- **Problem statement**
If anything in the data looks odd, keep it anyway and write the whole listing out unchanged.
========================================
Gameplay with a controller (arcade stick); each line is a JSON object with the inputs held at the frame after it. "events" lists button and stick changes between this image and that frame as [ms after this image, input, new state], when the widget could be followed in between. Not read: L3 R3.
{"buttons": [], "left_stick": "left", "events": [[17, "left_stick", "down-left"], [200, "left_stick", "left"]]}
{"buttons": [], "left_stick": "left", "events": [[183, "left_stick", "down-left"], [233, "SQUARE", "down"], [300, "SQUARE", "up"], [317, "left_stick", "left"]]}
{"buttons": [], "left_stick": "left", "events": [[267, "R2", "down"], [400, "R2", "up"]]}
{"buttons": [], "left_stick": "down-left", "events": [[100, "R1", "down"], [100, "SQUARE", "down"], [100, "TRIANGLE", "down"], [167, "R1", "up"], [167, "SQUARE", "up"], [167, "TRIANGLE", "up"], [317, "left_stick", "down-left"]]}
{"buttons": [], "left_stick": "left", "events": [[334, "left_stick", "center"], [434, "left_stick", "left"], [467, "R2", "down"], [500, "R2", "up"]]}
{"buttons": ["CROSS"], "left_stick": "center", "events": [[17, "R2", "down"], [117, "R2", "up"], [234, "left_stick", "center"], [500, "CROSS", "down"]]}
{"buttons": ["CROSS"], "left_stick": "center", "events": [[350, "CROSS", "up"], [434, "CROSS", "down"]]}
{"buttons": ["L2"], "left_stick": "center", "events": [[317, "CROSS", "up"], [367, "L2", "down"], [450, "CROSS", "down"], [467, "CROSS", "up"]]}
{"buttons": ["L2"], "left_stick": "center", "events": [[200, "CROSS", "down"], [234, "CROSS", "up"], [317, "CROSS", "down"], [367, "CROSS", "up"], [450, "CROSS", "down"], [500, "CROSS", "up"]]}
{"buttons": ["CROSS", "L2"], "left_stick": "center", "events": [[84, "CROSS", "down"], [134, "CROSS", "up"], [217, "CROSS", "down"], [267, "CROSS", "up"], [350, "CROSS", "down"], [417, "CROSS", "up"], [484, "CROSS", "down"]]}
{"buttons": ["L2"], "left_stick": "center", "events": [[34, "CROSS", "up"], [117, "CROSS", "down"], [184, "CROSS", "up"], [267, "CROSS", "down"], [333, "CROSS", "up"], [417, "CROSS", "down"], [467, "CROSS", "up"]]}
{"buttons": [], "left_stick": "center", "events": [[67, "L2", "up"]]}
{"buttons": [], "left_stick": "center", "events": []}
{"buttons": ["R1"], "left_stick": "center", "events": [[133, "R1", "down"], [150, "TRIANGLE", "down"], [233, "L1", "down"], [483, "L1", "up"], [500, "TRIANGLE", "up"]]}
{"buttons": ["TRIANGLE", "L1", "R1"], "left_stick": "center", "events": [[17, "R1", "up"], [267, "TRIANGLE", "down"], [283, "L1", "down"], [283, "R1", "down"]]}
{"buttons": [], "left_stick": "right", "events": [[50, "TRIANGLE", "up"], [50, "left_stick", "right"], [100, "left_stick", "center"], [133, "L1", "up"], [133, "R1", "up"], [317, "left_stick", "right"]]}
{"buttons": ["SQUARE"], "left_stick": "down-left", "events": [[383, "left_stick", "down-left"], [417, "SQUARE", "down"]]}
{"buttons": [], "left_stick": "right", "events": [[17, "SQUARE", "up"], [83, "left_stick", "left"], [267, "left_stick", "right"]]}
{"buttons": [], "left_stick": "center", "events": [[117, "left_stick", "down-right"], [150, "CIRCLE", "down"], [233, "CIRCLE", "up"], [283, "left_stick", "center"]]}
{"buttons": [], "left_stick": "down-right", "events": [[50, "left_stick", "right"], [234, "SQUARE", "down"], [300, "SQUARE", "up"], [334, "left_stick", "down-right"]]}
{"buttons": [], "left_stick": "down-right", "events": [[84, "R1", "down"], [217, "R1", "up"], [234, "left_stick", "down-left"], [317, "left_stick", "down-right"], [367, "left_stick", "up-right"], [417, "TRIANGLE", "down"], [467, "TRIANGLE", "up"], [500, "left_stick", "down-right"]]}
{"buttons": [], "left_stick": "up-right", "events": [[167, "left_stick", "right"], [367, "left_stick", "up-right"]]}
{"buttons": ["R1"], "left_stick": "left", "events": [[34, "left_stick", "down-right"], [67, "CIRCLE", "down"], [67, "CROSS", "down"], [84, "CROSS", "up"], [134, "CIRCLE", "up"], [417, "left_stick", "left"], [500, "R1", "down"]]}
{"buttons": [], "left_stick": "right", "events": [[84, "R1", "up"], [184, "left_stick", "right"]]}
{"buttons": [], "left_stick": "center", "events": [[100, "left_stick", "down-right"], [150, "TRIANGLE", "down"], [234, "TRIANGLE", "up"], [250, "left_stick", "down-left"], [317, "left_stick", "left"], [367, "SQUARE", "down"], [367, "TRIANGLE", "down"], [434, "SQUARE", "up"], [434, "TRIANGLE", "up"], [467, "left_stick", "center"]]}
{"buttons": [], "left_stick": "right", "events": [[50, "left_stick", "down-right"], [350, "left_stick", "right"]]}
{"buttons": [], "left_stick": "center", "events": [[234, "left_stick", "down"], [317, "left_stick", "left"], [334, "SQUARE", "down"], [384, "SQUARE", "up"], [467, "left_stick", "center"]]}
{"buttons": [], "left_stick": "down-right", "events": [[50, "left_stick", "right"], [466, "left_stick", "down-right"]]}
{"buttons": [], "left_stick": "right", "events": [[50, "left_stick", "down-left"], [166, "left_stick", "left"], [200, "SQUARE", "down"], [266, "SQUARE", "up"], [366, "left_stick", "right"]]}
========================================
- **Response below**
Gameplay with a controller (arcade stick); each line is a JSON object with the inputs held at the frame after it. "events" lists button and stick changes between this image and that frame as [ms after this image, input, new state], when the widget could be followed in between. Not read: L3 R3.
{"buttons": [], "left_stick": "left", "events": [[17, "left_stick", "down-left"], [200, "left_stick", "left"]]}
{"buttons": [], "left_stick": "left", "events": [[183, "left_stick", "down-left"], [233, "SQUARE", "down"], [300, "SQUARE", "up"], [317, "left_stick", "left"]]}
{"buttons": [], "left_stick": "left", "events": [[267, "R2", "down"], [400, "R2", "up"]]}
{"buttons": [], "left_stick": "down-left", "events": [[100, "R1", "down"], [100, "SQUARE", "down"], [100, "TRIANGLE", "down"], [167, "R1", "up"], [167, "SQUARE", "up"], [167, "TRIANGLE", "up"], [317, "left_stick", "down-left"]]}
{"buttons": [], "left_stick": "left", "events": [[334, "left_stick", "center"], [434, "left_stick", "left"], [467, "R2", "down"], [500, "R2", "up"]]}
{"buttons": ["CROSS"], "left_stick": "center", "events": [[17, "R2", "down"], [117, "R2", "up"], [234, "left_stick", "center"], [500, "CROSS", "down"]]}
{"buttons": ["CROSS"], "left_stick": "center", "events": [[350, "CROSS", "up"], [434, "CROSS", "down"]]}
{"buttons": ["L2"], "left_stick": "center", "events": [[317, "CROSS", "up"], [367, "L2", "down"], [450, "CROSS", "down"], [467, "CROSS", "up"]]}
{"buttons": ["L2"], "left_stick": "center", "events": [[200, "CROSS", "down"], [234, "CROSS", "up"], [317, "CROSS", "down"], [367, "CROSS", "up"], [450, "CROSS", "down"], [500, "CROSS", "up"]]}
{"buttons": ["CROSS", "L2"], "left_stick": "center", "events": [[84, "CROSS", "down"], [134, "CROSS", "up"], [217, "CROSS", "down"], [267, "CROSS", "up"], [350, "CROSS", "down"], [417, "CROSS", "up"], [484, "CROSS", "down"]]}
{"buttons": ["L2"], "left_stick": "center", "events": [[34, "CROSS", "up"], [117, "CROSS", "down"], [184, "CROSS", "up"], [267, "CROSS", "down"], [333, "CROSS", "up"], [417, "CROSS", "down"], [467, "CROSS", "up"]]}
{"buttons": [], "left_stick": "center", "events": [[67, "L2", "up"]]}
{"buttons": [], "left_stick": "center", "events": []}
{"buttons": ["R1"], "left_stick": "center", "events": [[133, "R1", "down"], [150, "TRIANGLE", "down"], [233, "L1", "down"], [483, "L1", "up"], [500, "TRIANGLE", "up"]]}
{"buttons": ["TRIANGLE", "L1", "R1"], "left_stick": "center", "events": [[17, "R1", "up"], [267, "TRIANGLE", "down"], [283, "L1", "down"], [283, "R1", "down"]]}
{"buttons": [], "left_stick": "right", "events": [[50, "TRIANGLE", "up"], [50, "left_stick", "right"], [100, "left_stick", "center"], [133, "L1", "up"], [133, "R1", "up"], [317, "left_stick", "right"]]}
{"buttons": ["SQUARE"], "left_stick": "down-left", "events": [[383, "left_stick", "down-left"], [417, "SQUARE", "down"]]}
{"buttons": [], "left_stick": "right", "events": [[17, "SQUARE", "up"], [83, "left_stick", "left"], [267, "left_stick", "right"]]}
{"buttons": [], "left_stick": "center", "events": [[117, "left_stick", "down-right"], [150, "CIRCLE", "down"], [233, "CIRCLE", "up"], [283, "left_stick", "center"]]}
{"buttons": [], "left_stick": "down-right", "events": [[50, "left_stick", "right"], [234, "SQUARE", "down"], [300, "SQUARE", "up"], [334, "left_stick", "down-right"]]}
{"buttons": [], "left_stick": "down-right", "events": [[84, "R1", "down"], [217, "R1", "up"], [234, "left_stick", "down-left"], [317, "left_stick", "down-right"], [367, "left_stick", "up-right"], [417, "TRIANGLE", "down"], [467, "TRIANGLE", "up"], [500, "left_stick", "down-right"]]}
{"buttons": [], "left_stick": "up-right", "events": [[167, "left_stick", "right"], [367, "left_stick", "up-right"]]}
{"buttons": ["R1"], "left_stick": "left", "events": [[34, "left_stick", "down-right"], [67, "CIRCLE", "down"], [67, "CROSS", "down"], [84, "CROSS", "up"], [134, "CIRCLE", "up"], [417, "left_stick", "left"], [500, "R1", "down"]]}
{"buttons": [], "left_stick": "right", "events": [[84, "R1", "up"], [184, "left_stick", "right"]]}
{"buttons": [], "left_stick": "center", "events": [[100, "left_stick", "down-right"], [150, "TRIANGLE", "down"], [234, "TRIANGLE", "up"], [250, "left_stick", "down-left"], [317, "left_stick", "left"], [367, "SQUARE", "down"], [367, "TRIANGLE", "down"], [434, "SQUARE", "up"], [434, "TRIANGLE", "up"], [467, "left_stick", "center"]]}
{"buttons": [], "left_stick": "right", "events": [[50, "left_stick", "down-right"], [350, "left_stick", "right"]]}
{"buttons": [], "left_stick": "center", "events": [[234, "left_stick", "down"], [317, "left_stick", "left"], [334, "SQUARE", "down"], [384, "SQUARE", "up"], [467, "left_stick", "center"]]}
{"buttons": [], "left_stick": "down-right", "events": [[50, "left_stick", "right"], [466, "left_stick", "down-right"]]}
{"buttons": [], "left_stick": "right", "events": [[50, "left_stick", "down-left"], [166, "left_stick", "left"], [200, "SQUARE", "down"], [266, "SQUARE", "up"], [366, "left_stick", "right"]]}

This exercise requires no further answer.